Task instructions:
Find every line in the rows below that contains the word "Around" and copy each one.

Task inputs:
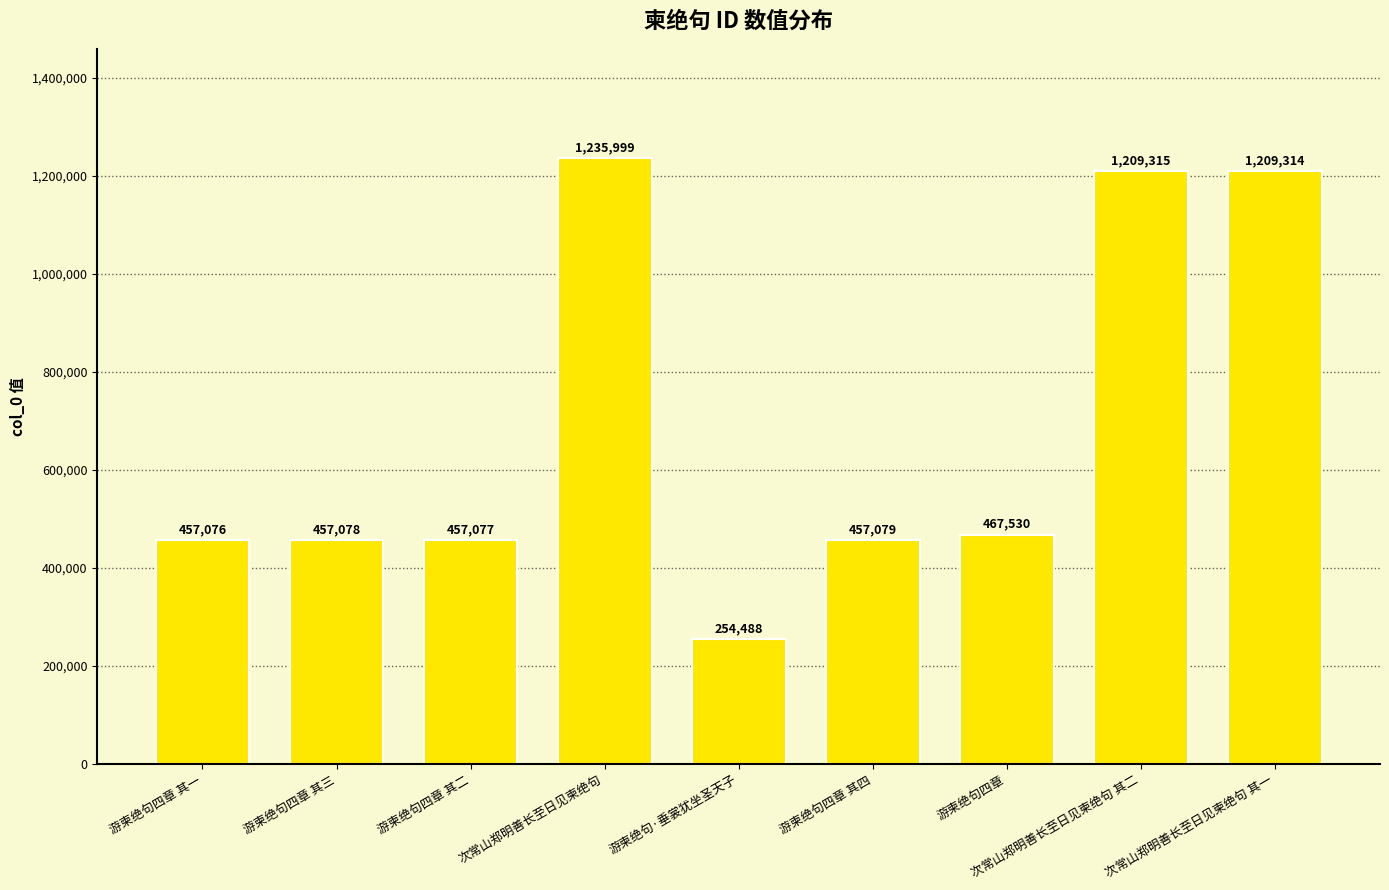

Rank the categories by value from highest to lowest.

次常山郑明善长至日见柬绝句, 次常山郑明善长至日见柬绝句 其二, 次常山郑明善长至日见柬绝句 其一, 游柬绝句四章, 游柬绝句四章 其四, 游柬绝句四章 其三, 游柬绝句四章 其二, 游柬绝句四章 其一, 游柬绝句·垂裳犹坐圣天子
==
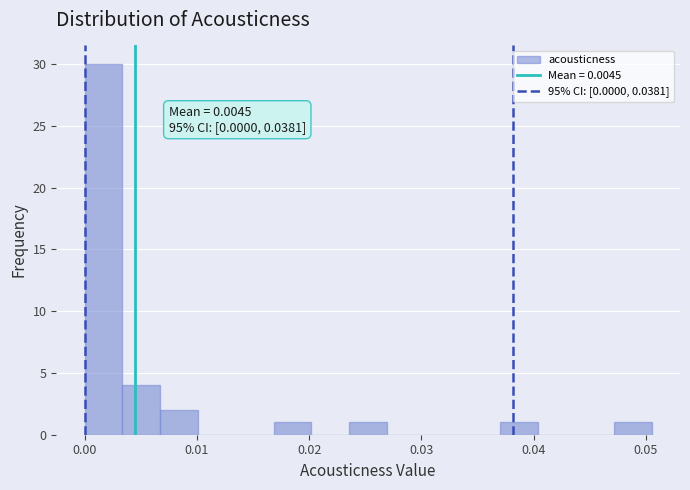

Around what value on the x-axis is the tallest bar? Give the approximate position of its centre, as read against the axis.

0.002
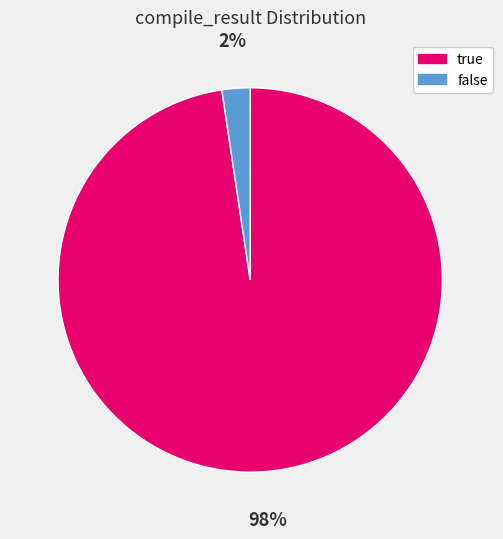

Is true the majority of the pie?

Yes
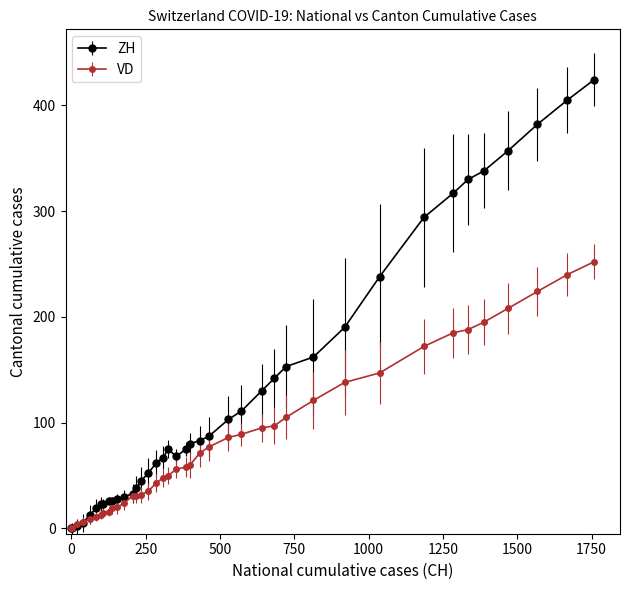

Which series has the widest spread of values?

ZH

Reply to the exercise:
Around what value on the x-axis is the tallest bar? Give the approximate position of its centre, as read against the axis.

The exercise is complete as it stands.